_HOW TO COMPLETE THIS TASK_
Exactly the lines from the start of the data below through the line that contains "Reçois avant tout" are to be copied, with pictures left out.

_RECORDS FOR THIS EXERCISE_

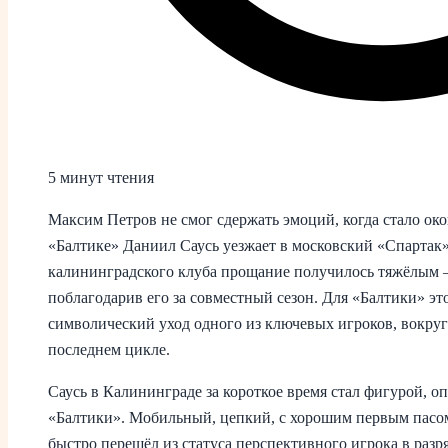
5 минут чтения
Максим Петров не смог сдержать эмоций, когда стало око
«Балтике» Даниил Саусь уезжает в московский «Спартак»
калининградского клуба прощание получилось тяжёлым – 
поблагодарив его за совместный сезон. Для «Балтики» это
символический уход одного из ключевых игроков, вокруг
последнем цикле.
Саусь в Калининграде за короткое время стал фигурой, 
«Балтики». Мобильный, цепкий, с хорошим первым пасо
быстро перешёл из статуса перспективного игрока в раз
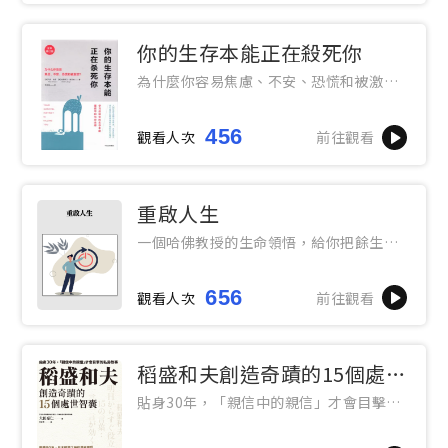
你的生存本能正在殺死你
為什麼你容易焦慮、不安、恐慌和被激
怒？
456
觀看人次
前往觀看
重啟人生
一個哈佛教授的生命領悟，給你把餘生過
好的簡單建議
656
觀看人次
前往觀看
稻盛和夫創造奇蹟的15個處世
智囊
貼身30年，「親信中的親信」才會目擊的
私房故事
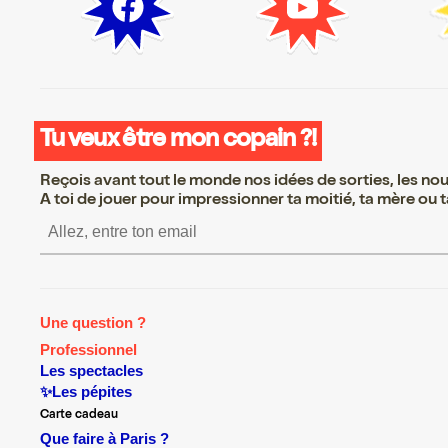
Tu veux être mon copain ?!
Reçois avant tout le monde nos idées de sorties, les nouv
A toi de jouer pour impressionner ta moitié, ta mère ou ta
S’inscrire S’inscrire S’inscrire S
Une question ?
Professionnel
Les spectacles
✨Les pépites
Carte cadeau
Que faire à Paris ?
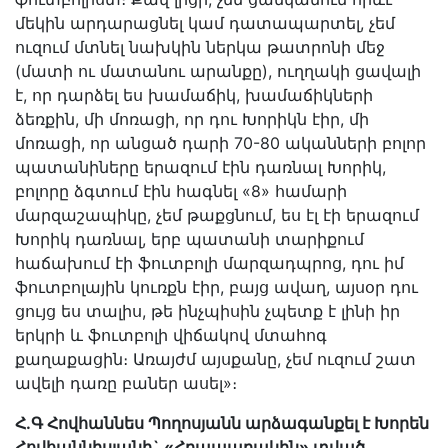
մեկին արդարացնել կամ դատապարտել, չեմ
ուզում մտնել նախկին ներկա թատրոնի մեջ
(մատի ու մատանու արանքը), ուղղակի ցավալի
է, որ դարձել ես խամաճիկ, խամաճիկների
ձեռքին, մի մոռացի, որ դու Խորիկն էիր, մի
մոռացի, որ անցած դարի 70-80 ականների բոլոր
պատանիները երազում էին դառնալ Խորիկ,
բոլորը ձգտում էին հագնել «8» համարի
մարզաշապիկը, չեմ թաքցնում, ես էլ էի երազում
Խորիկ դառնալ, երբ պատանի տարիքում
հաճախում էի ֆուտբոլի մարզադպրոց, դու իմ
ֆուտբոլային կուռքն էիր, բայց ավաղ, այսօր դու
ցույց ես տալիս, թե ինչպիսին չպետք է լինի իր
երկրի և ֆուտբոլի վիճակով մտահոգ
քաղաքացին։ Առայժմ այսքանը, չեմ ուզում շատ
ավելի դառը բաներ ասել»։
Հ.Գ Հովհաննես Պողոսյանն արձագանքել է Խորեն
Հովհաննիսյանի` «Հրապարակին» տված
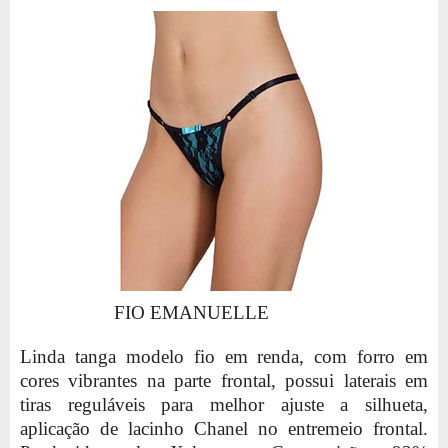
FIO EMANUELLE
Linda tanga modelo fio em renda, com forro em
cores vibrantes na parte frontal, possui laterais em
tiras reguláveis para melhor ajuste a silhueta,
aplicação de lacinho Chanel no entremeio frontal.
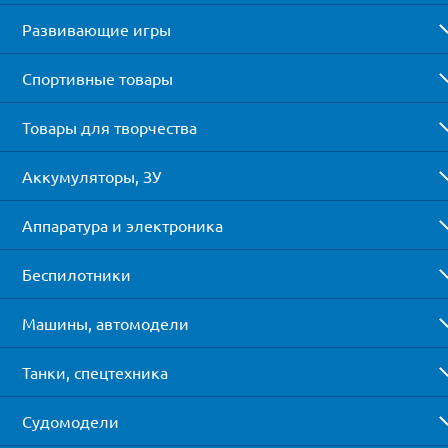
Развивающие игры
Спортивные товары
Товары для творчества
Аккумуляторы, ЗУ
Аппаратура и электроника
Беспилотники
Машины, автомодели
Танки, спецтехника
Судомодели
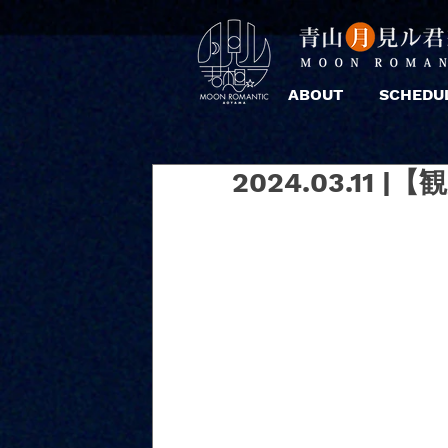
ABOUT
SCHEDU
2024.03.11 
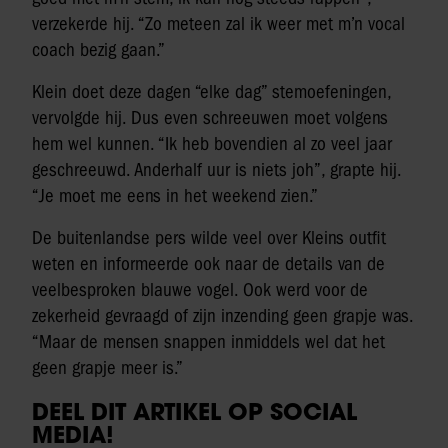
verzekerde hij. “Zo meteen zal ik weer met m’n vocal
coach bezig gaan.”
Klein doet deze dagen “elke dag” stemoefeningen,
vervolgde hij. Dus even schreeuwen moet volgens
hem wel kunnen. “Ik heb bovendien al zo veel jaar
geschreeuwd. Anderhalf uur is niets joh”, grapte hij.
“Je moet me eens in het weekend zien.”
De buitenlandse pers wilde veel over Kleins outfit
weten en informeerde ook naar de details van de
veelbesproken blauwe vogel. Ook werd voor de
zekerheid gevraagd of zijn inzending geen grapje was.
“Maar de mensen snappen inmiddels wel dat het
geen grapje meer is.”
DEEL DIT ARTIKEL OP SOCIAL
MEDIA!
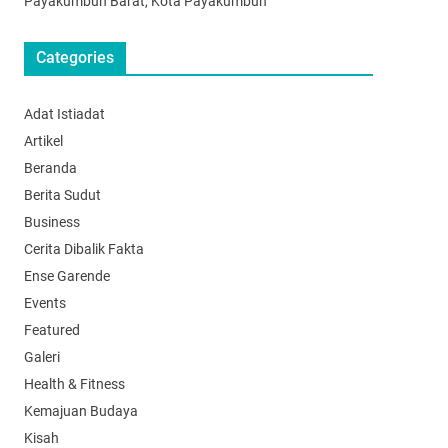
Payakumbuh Barat, Kota Payakumbuh
Categories
Adat Istiadat
Artikel
Beranda
Berita Sudut
Business
Cerita Dibalik Fakta
Ense Garende
Events
Featured
Galeri
Health & Fitness
Kemajuan Budaya
Kisah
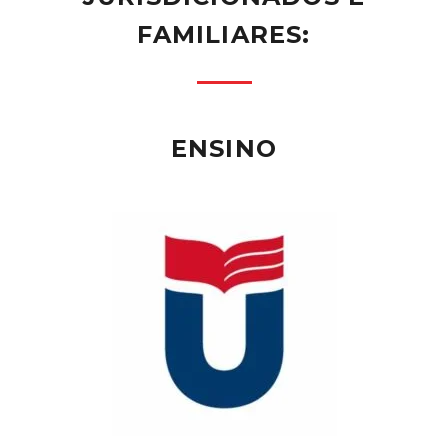
FAMILIARES:
ENSINO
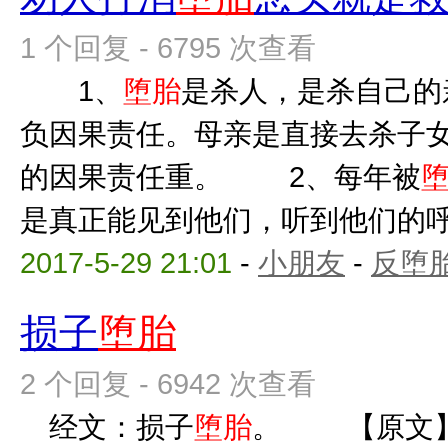
1 个回复 - 6795 次查看
1、
堕胎
是杀人，是杀自己的
负因果责任。母亲是直接去杀子
的因果责任重。 2、每年被
是真正能见到他们，听到他们的呼唤
2017-5-29 21:01
-
小朋友
-
反堕胎
损子
堕胎
2 个回复 - 6942 次查看
经文：损子
堕胎
。 【原文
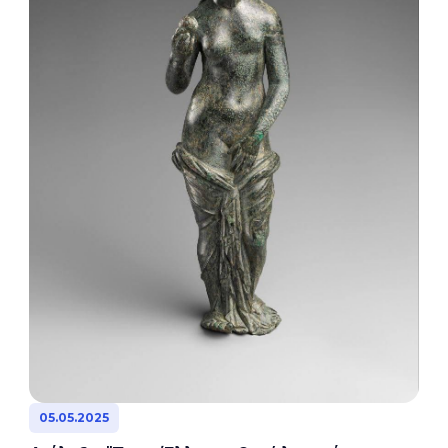
05.05.2025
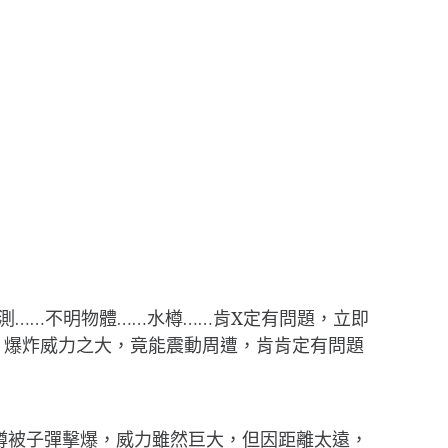
測……不明物體……水樽……肯X定有問題，立即
，爆炸威力之大，竟能震動周遭，肯肯定有問題
。水樽被子彈擊爆，威力雖然巨大，但因距離太遠，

_SOLUTION TO THIS EXERCISE_
5 минут чтения
Максим Петров не смог сдержать эмоций, когда стало око
«Балтике» Даниил Саусь уезжает в московский «Спартак»
калининградского клуба прощание получилось тяжёлым – 
поблагодарив его за совместный сезон. Для «Балтики» это
символический уход одного из ключевых игроков, вокруг
последнем цикле.
Саусь в Калининграде за короткое время стал фигурой, 
«Балтики». Мобильный, цепкий, с хорошим первым пасо
быстро перешёл из статуса перспективного игрока в раз
你的生存本能正在殺死你
為什麼你容易焦慮、不安、恐慌和被激
怒？
456
觀看人次
前往觀看
重啟人生
一個哈佛教授的生命領悟，給你把餘生過
好的簡單建議
656
觀看人次
前往觀看
稻盛和夫創造奇蹟的15個處世
智囊
貼身30年，「親信中的親信」才會目擊的
私房故事
Tu veux être mon copain ?!
Reçois avant tout le monde nos idées de sorties, les nouv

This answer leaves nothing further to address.